Ignatian Reflections

9 December 2016 «

Written by Jacob Boddicker S.J. | Dec 9, 2016 5:00:00 AM

9 December 2016

Memorial of St. Juan Diego

“What Child is This?” Lyrics by William Dix, 1865

What Child is this who, laid to rest / On Mary’s lap is sleeping?

Whom Angels greet with anthems sweet, / While shepherds watch are keeping?

This, this is Christ the King, / Whom shepherds guard and Angels sing;

Haste, haste, to bring Him laud, / The Babe, the Son of Mary.

 Why lies He in such mean estate, / Where ox and ass are feeding?

Good Christians, fear, for sinners here / The silent Word is pleading.

Nails, spear shall pierce Him through, / The cross be borne for me, for you.

Hail, hail the Word made flesh, / The Babe, the Son of Mary.

So bring Him incense, gold and myrrh, / Come peasant, king to own Him;

The King of kings salvation brings, / Let loving hearts enthrone Him.

Raise, raise a song on high, / The virgin sings her lullaby.

Joy, joy for Christ is born, / The Babe, the Son of Mary.

The story of Christmas is a story of contradiction, just as our Gospel is today: mankind’s reaction to the arrival of God’s Son is not what anyone would expect. A baby lauded by angels; God guarded by shepherds? The eternal Word of God silent and asleep? The Son of God born only to die? The Word made flesh? A virgin bearing a child?

But this is the story of reality after sin: what ought to be, is not. Sin frustrates the natural order, and this carol reminds us that Jesus entered right into that frustration, Himself being both a living contradiction but also a living harmony. Two seemingly incompatible realities—God and Man, separated since the Fall—united in one person.

When we recall the nativity of Jesus we might ponder how He should have been born, how the circumstances of His birth ought to have been.  But Jesus tells us in today’s Gospel that this is simply how things are in the broken, topsy-turvy reality of sin. We are like children who do something and do not receive the expected reaction from others. We think we know how things ought to be, relying on our own wisdom and judgement: imagine how silent the airwaves would be if we only spoke what we knew, rather than what we thought or felt. Imagine a society in which we did not dismiss others based on the assumptions we had of them. Conservatives are this way, liberals are that…people from this country or that demographic are this way or that…traditional versus progressive…and so the lines are drawn, especially in our hearts.
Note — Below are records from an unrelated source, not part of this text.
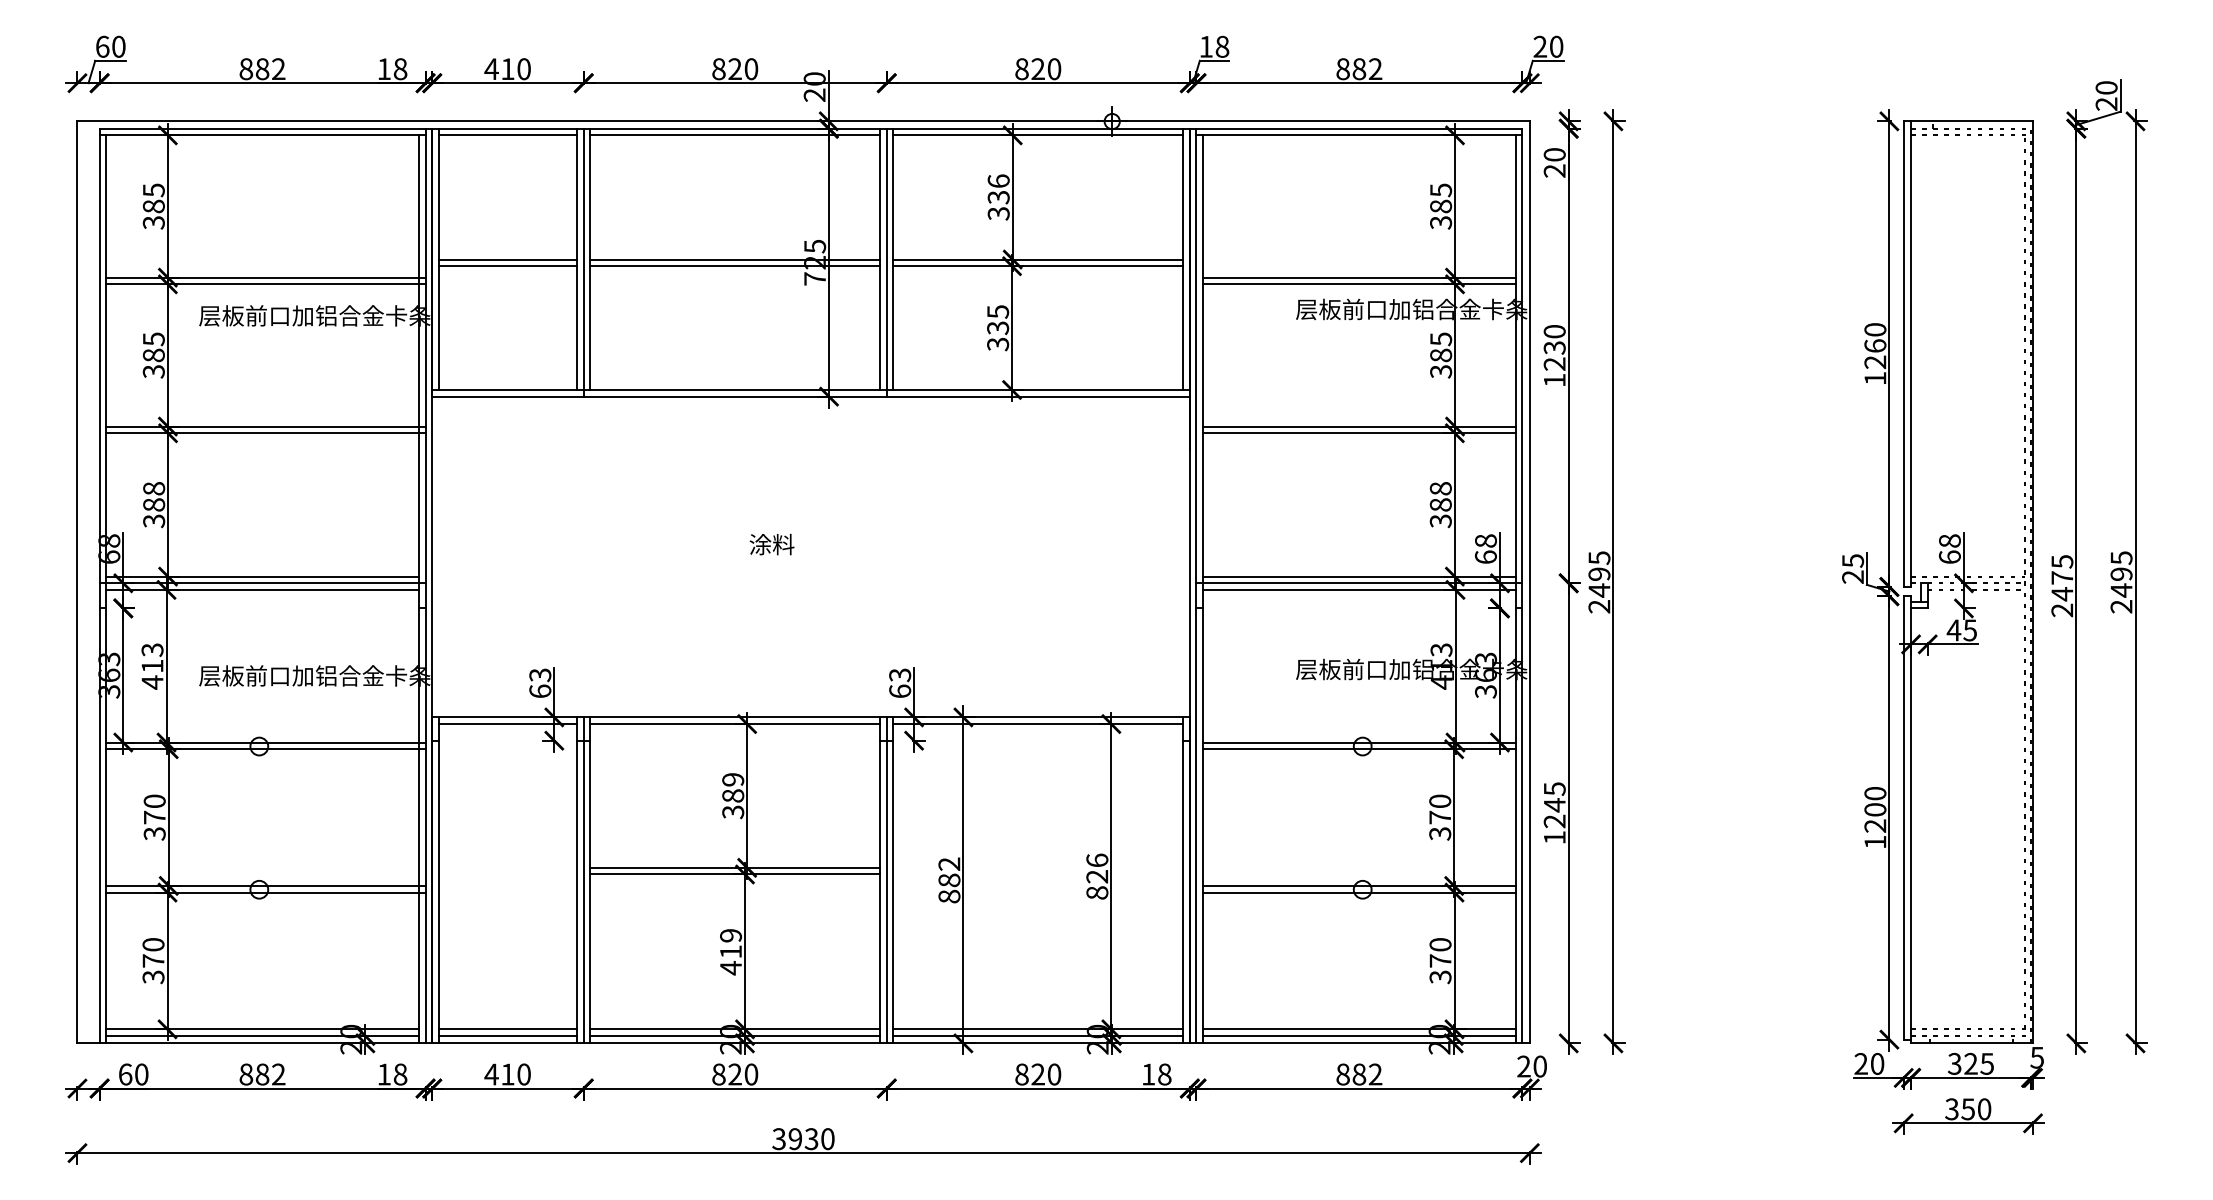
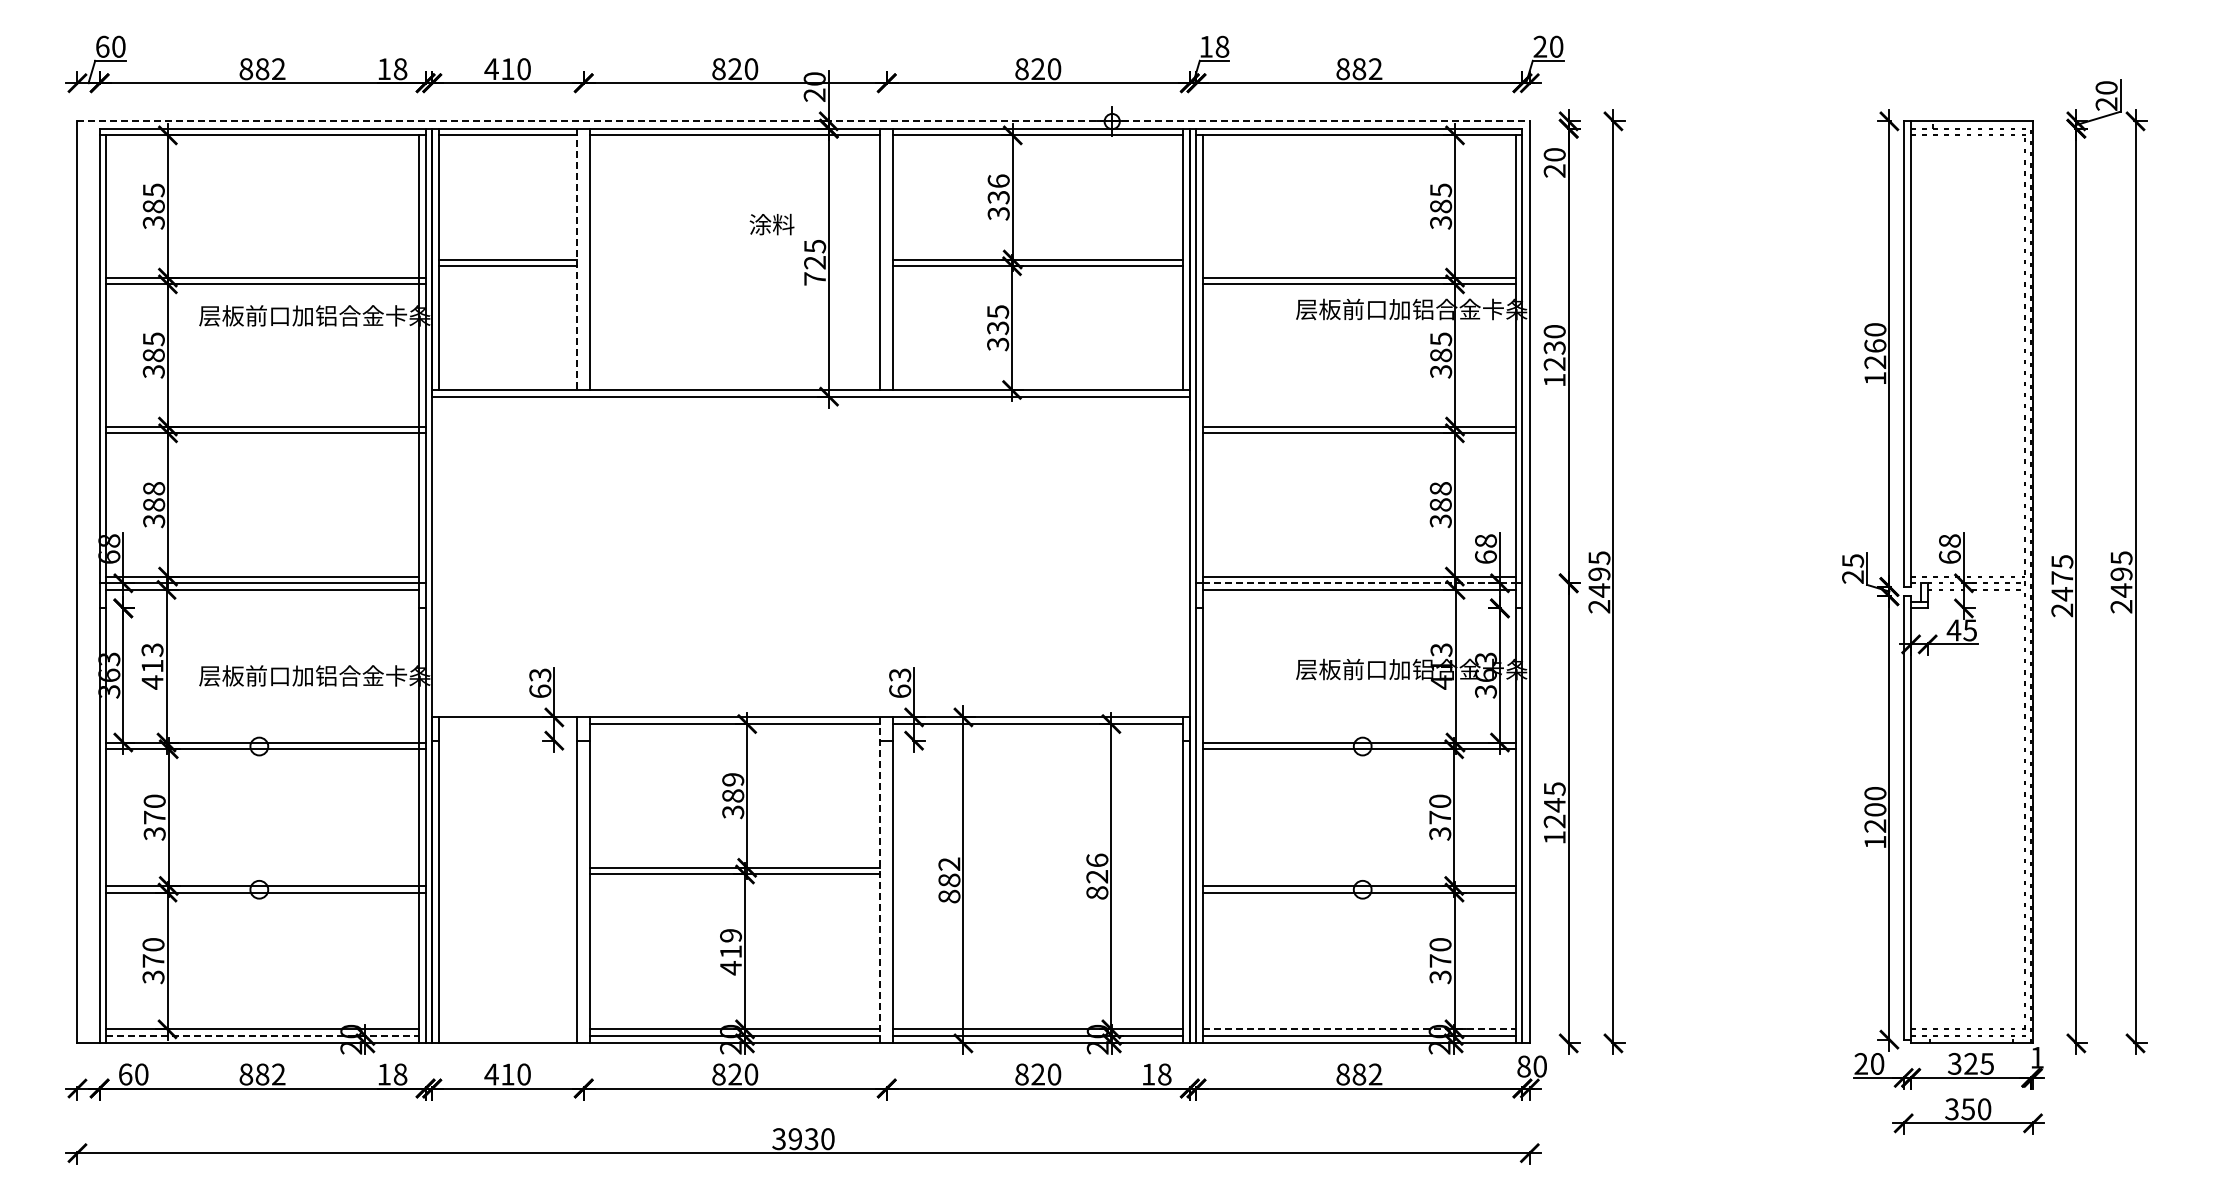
line at (804, 121): solid -> dashed
line at (577, 259): solid -> dashed
line at (735, 259): present -> none
line at (583, 262): present -> none
line at (886, 262): present -> none
line at (735, 266): present -> none
text at (771, 544) position: (771, 544) -> (771, 224)
line at (1359, 583): solid -> dashed
line at (507, 724): present -> none
line at (583, 880): present -> none
line at (880, 880): solid -> dashed
line at (886, 880): present -> none
line at (507, 1029): present -> none
line at (1359, 1029): solid -> dashed
line at (263, 1035): solid -> dashed
line at (507, 1035): present -> none
text at (2036, 1057): 5 -> 1
text at (1523, 1066): 20 -> 80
John the Baptist fell victim to the same ideological internment camps: he lived a disciplined, holy life and people dismissed him, believing him to be demonic. Yet how did they explain the droves of people that went to him at the River Jordan? Jesus comes, eating with many different kinds of people, living a holy life but not an ascetic one, very different from His cousin, John, and people dismissed Him as a glutton, a drunkard, and a person that keeps disreputable company. We so often rely on our own supposed knowledge of the Other, yet lack wisdom, which is tied not to knowledge, but charity. “Let loving hearts enthrone Him…” Him who bore the cross “…for me, for you.”
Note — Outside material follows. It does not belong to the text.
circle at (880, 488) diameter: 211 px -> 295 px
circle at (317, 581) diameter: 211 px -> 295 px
Christ is born for us all; Christ died for us all. “Come peasant, king to own Him.” The Spirit of God is one of unity; the spirit of the Enemy is of division. We lack the wisdom to judge another person because we lack the charity of Christ; just because you play a flute, doesn’t mean another will dance. Just because someone loves the Mass in Latin doesn’t mean they hate the Novus Ordo. The voting choices of a person doesn’t define their character or the extent of their beliefs. Consider today’s saint: a native peasant claiming to have a message from the Queen of Heaven. How often was he dismissed, simply because he was a poor Indian? We shattered children of Babel look to the holy infant asleep in Mary’s lap, together, and only in Him will we find the love we need to have true wisdom, and to do its works in this upside-down world, made right-side-up again by a God who defies and exceeds our expectations and narrow definitions.